Während der Bewertungsarbeit hat sich herausgestellt, dass der Bereich der mittleren Schwierigkeitsgrade (4–6) am heikelsten ist. Hin und wieder führt das dazu, dass ein Stück zum Beispiel mit der Kategorie „3/4“ zu bewerten ist, obwohl es allein vom Klaviertechnischen her eine „3“ verdient hätte. Als Beispiel für solch eine „Grenzüberschreitung“ (leicht/mittel) diene das erste Stück der Schumannschen „Kinderszenen“ op. 15 Von fremden Ländern und Menschen oder in die andere Richtung „6/7“ ein Teil der Bachschen „Englischen Suiten“. Und selbstverständlich gibt es auch innerhalb einer Hauptkategorie „Von-bis“-Wertungen (z. B. 7/8).

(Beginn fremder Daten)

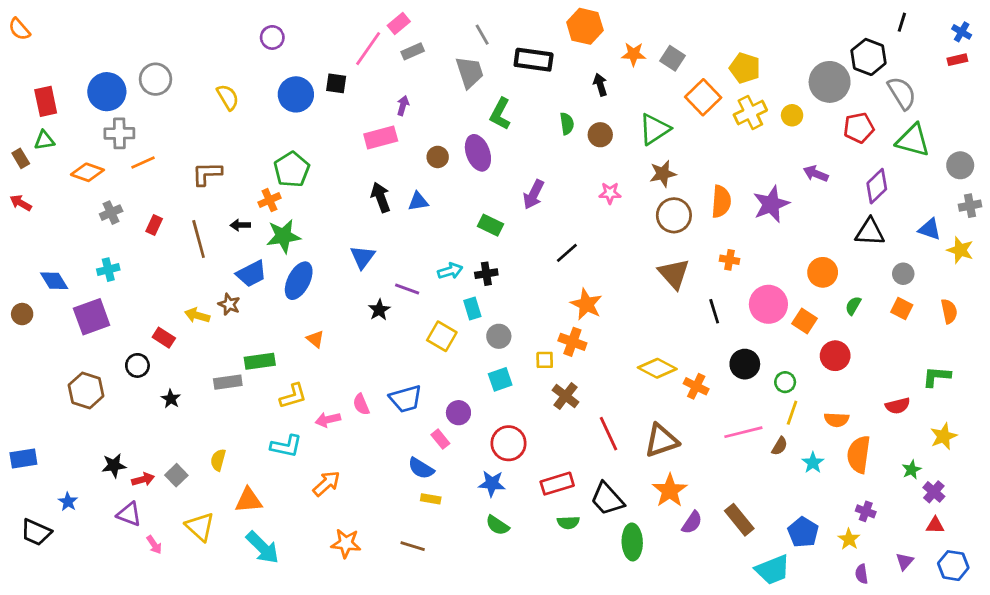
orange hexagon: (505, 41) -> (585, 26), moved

Jedwede Bewertung von Kunst und Musik bleibt selbst bei Vorgabe größter Objektivität immer subjektiv. Bei aller Sorgfalt, um die ich mich bemüht habe, bin ich mir im tiefsten Inneren durchaus der Anfechtbarkeit des Ergebnisses meiner Arbeit im Klaren, so dass ich für Anregungen jederzeit dankbar bin.